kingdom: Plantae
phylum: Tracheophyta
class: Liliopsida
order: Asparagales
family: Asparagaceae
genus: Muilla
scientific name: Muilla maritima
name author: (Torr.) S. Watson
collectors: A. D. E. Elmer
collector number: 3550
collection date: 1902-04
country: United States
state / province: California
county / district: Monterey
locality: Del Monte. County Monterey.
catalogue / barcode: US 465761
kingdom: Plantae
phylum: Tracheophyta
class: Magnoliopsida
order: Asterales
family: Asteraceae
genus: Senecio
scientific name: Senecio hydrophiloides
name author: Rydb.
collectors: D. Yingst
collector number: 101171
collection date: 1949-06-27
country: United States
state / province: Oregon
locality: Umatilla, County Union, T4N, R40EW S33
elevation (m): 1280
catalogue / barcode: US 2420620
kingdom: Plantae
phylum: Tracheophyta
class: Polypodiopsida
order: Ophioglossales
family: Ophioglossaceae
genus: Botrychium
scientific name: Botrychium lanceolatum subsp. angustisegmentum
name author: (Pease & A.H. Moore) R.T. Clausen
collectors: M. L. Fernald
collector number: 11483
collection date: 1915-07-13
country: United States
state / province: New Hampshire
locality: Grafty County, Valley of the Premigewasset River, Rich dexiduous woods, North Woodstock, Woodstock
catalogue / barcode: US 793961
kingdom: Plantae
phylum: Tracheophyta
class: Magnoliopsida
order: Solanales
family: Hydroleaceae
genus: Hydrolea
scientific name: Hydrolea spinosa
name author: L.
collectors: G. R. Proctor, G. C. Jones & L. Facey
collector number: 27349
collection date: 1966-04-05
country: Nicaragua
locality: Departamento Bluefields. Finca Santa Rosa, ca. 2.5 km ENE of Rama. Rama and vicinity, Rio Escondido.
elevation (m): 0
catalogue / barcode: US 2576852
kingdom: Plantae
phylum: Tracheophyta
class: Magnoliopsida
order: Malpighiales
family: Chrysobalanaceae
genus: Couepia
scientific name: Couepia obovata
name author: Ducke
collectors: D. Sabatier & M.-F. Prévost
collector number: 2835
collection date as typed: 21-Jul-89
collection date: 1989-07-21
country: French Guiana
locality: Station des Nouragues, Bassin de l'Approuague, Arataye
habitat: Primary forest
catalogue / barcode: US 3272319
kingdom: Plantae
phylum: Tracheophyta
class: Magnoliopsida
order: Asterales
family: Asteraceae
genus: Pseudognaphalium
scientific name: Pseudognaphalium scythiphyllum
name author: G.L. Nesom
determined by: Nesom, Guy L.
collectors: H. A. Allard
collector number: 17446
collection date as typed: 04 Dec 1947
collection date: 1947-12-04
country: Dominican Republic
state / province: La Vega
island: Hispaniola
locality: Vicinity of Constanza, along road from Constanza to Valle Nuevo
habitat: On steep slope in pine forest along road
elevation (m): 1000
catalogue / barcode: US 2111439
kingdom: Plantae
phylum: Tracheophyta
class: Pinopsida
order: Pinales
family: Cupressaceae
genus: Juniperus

Exercise description:
Retype every line of the records above, keeping each character the same.

Output:
kingdom: Plantae
phylum: Tracheophyta
class: Liliopsida
order: Asparagales
family: Asparagaceae
genus: Muilla
scientific name: Muilla maritima
name author: (Torr.) S. Watson
collectors: A. D. E. Elmer
collector number: 3550
collection date: 1902-04
country: United States
state / province: California
county / district: Monterey
locality: Del Monte. County Monterey.
catalogue / barcode: US 465761
kingdom: Plantae
phylum: Tracheophyta
class: Magnoliopsida
order: Asterales
family: Asteraceae
genus: Senecio
scientific name: Senecio hydrophiloides
name author: Rydb.
collectors: D. Yingst
collector number: 101171
collection date: 1949-06-27
country: United States
state / province: Oregon
locality: Umatilla, County Union, T4N, R40EW S33
elevation (m): 1280
catalogue / barcode: US 2420620
kingdom: Plantae
phylum: Tracheophyta
class: Polypodiopsida
order: Ophioglossales
family: Ophioglossaceae
genus: Botrychium
scientific name: Botrychium lanceolatum subsp. angustisegmentum
name author: (Pease & A.H. Moore) R.T. Clausen
collectors: M. L. Fernald
collector number: 11483
collection date: 1915-07-13
country: United States
state / province: New Hampshire
locality: Grafty County, Valley of the Premigewasset River, Rich dexiduous woods, North Woodstock, Woodstock
catalogue / barcode: US 793961
kingdom: Plantae
phylum: Tracheophyta
class: Magnoliopsida
order: Solanales
family: Hydroleaceae
genus: Hydrolea
scientific name: Hydrolea spinosa
name author: L.
collectors: G. R. Proctor, G. C. Jones & L. Facey
collector number: 27349
collection date: 1966-04-05
country: Nicaragua
locality: Departamento Bluefields. Finca Santa Rosa, ca. 2.5 km ENE of Rama. Rama and vicinity, Rio Escondido.
elevation (m): 0
catalogue / barcode: US 2576852
kingdom: Plantae
phylum: Tracheophyta
class: Magnoliopsida
order: Malpighiales
family: Chrysobalanaceae
genus: Couepia
scientific name: Couepia obovata
name author: Ducke
collectors: D. Sabatier & M.-F. Prévost
collector number: 2835
collection date as typed: 21-Jul-89
collection date: 1989-07-21
country: French Guiana
locality: Station des Nouragues, Bassin de l'Approuague, Arataye
habitat: Primary forest
catalogue / barcode: US 3272319
kingdom: Plantae
phylum: Tracheophyta
class: Magnoliopsida
order: Asterales
family: Asteraceae
genus: Pseudognaphalium
scientific name: Pseudognaphalium scythiphyllum
name author: G.L. Nesom
determined by: Nesom, Guy L.
collectors: H. A. Allard
collector number: 17446
collection date as typed: 04 Dec 1947
collection date: 1947-12-04
country: Dominican Republic
state / province: La Vega
island: Hispaniola
locality: Vicinity of Constanza, along road from Constanza to Valle Nuevo
habitat: On steep slope in pine forest along road
elevation (m): 1000
catalogue / barcode: US 2111439
kingdom: Plantae
phylum: Tracheophyta
class: Pinopsida
order: Pinales
family: Cupressaceae
genus: Juniperus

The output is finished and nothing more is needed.